The first time a Topgun graduate shot down a MiG.
On Mar. 28, 1970, an F-4J Phantom II (BuNo 155875) belonging to VF-142 off the USS Constellation (CVA 64) aircraft carrier shot down a North Vietnamese MiG-21 from Kien Ann airfield during an aerial engagement.
The U.S. Navy fighter, radio callsign “Dakota 201”, was piloted by LT Jerome Eugene Beaulier and LT Stephen John Barkley. Beaulier had attended the Navy Fighter Weapons School’s first Topgun course, run by VF-121 instructors (VF-121 was the West Coast RAG – Replacement Air Group). The NVN Fishbed, piloted by Nguyen Van Truang, aged 28, was shot down using an AIM-9D Sidewinder.
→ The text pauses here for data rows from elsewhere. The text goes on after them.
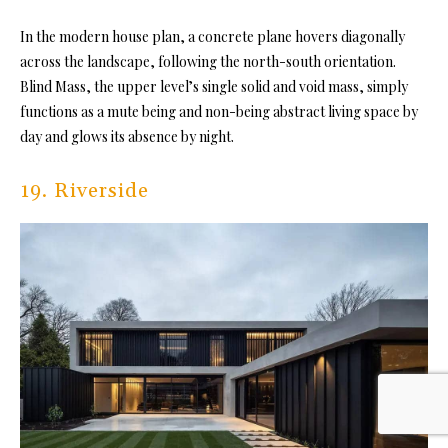
In the modern house plan, a concrete plane hovers diagonally
across the landscape, following the north-south orientation.
Blind Mass, the upper level’s single solid and void mass, simply
functions as a mute being and non-being abstract living space by
day and glows its absence by night.
19. Riverside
The pilot was killed.
This was the first Navy kill since 1968 and the first from a pilot graduated at the famed “Topgun” school.
According to the National Naval Aviation Museum, the next time Phantom crews engaged MiGs over Vietnam in 1972, it marked the beginning of an intense period of combat in which Navy and Marine Corps F-4 crews shot down 26 enemy airplanes in less than 12 months.
As explained in “U.S. Navy F-4 Phantom II MiG Killers 1965-70” by Brad Elward and Peter Davies, the F-4J BuNo 155875/NJ-201 served with VF-142 until it was destroyed, following an in-flight fire on Apr. 26, 1973: according to records, it had logged 1,540 Flight Hours, most of those in combat, and had nearly completed its third WestPac cruise (first one aboard USS Constellation in 1970; second and third one with USS Enterprise in 1971-1972 and 1973 until it was lost).